Selon un spécialiste en chiffrement, ce service de messagerie ne tient pas ses principales promesses techniques. Le chiffrement de bout en bout et les preuves à divulgation nulle de connaissance seraient construits sur du sable.

Dans l’univers des messageries électroniques, ProtonMail cherche à se différencier par une approche très orientée sécurité, avec deux principales promesses : le chiffrement de bout en bout des messages entre utilisateurs ProtonMail et l’architecture « zero accès », ce qui signifie que le fournisseur ne dispose d’aucune connaissance lui permettant de déchiffrer les messages de ses utilisateurs.

Mais le cryptographe Nadim Kobeissi vient maintenant de porter un sérieux coup à ces promesses marketing en publiant une « analyse de l’architecture cryptographique de ProtonMail ». Sa conclusion est sans appel : « Nous avons trouvé que pour la majorité des utilisateurs de ProtonMail, le chiffrement de bout en bout n’a jamais été garanti par le service, et que les preuves à divulgation nulle de connaissance permettant de valider les mots de passe sont invalidés par le fonctionnement intrinsèque du service », peut-on lire dans ce document.

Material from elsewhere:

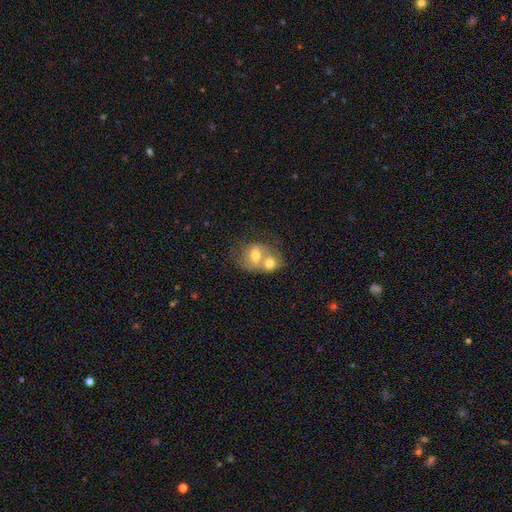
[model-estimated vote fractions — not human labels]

L’interface web, talon d’Achille de ProtonMail

Sur le premier point, le chercheur part de l’hypothèse de risque que ProtonMail a lui même édictée, à savoir que l’ensemble de ses serveurs pourraient être compromis par un attaquant. Le fournisseur estime qu’en dépit d’une telle situation, la confidentialité des messages est maintenue, grâce au chiffrement de bout en bout. « ProtonMail présume de manière conservatrice que tous les serveurs de messagerie peuvent éventuellement être compromis. Aussi, ProtonMail utilise un chiffrement de bout en bout pour garantir que les données de courrier électronique en texte brut ne sont jamais envoyées au serveur. Si un serveur ne contient que des messages chiffrés, les risques de violation du serveur central sont atténués », explique ProtonMail dans un livre blanc.

Mais pour Nadim Kobeissi, ce raisonnement ne tient pas debout dans le cas d’une utilisation de l’interface Web, qui est pourtant la plus utilisée. Celle-ci, écrite en JavaScript, provient directement du serveur de ProtonMail et son code ne peut pas être authentifié. Un serveur piraté peut donc « compromettre de manière arbitraire et intraçable n’importe quelle information que l’utilisateur envoie dans le cadre de sa session ProtonMail. Cela inclut le clé secrète PGP de l’utilisateur et n’importe quel e-mail envoyé ou reçu ». Oups.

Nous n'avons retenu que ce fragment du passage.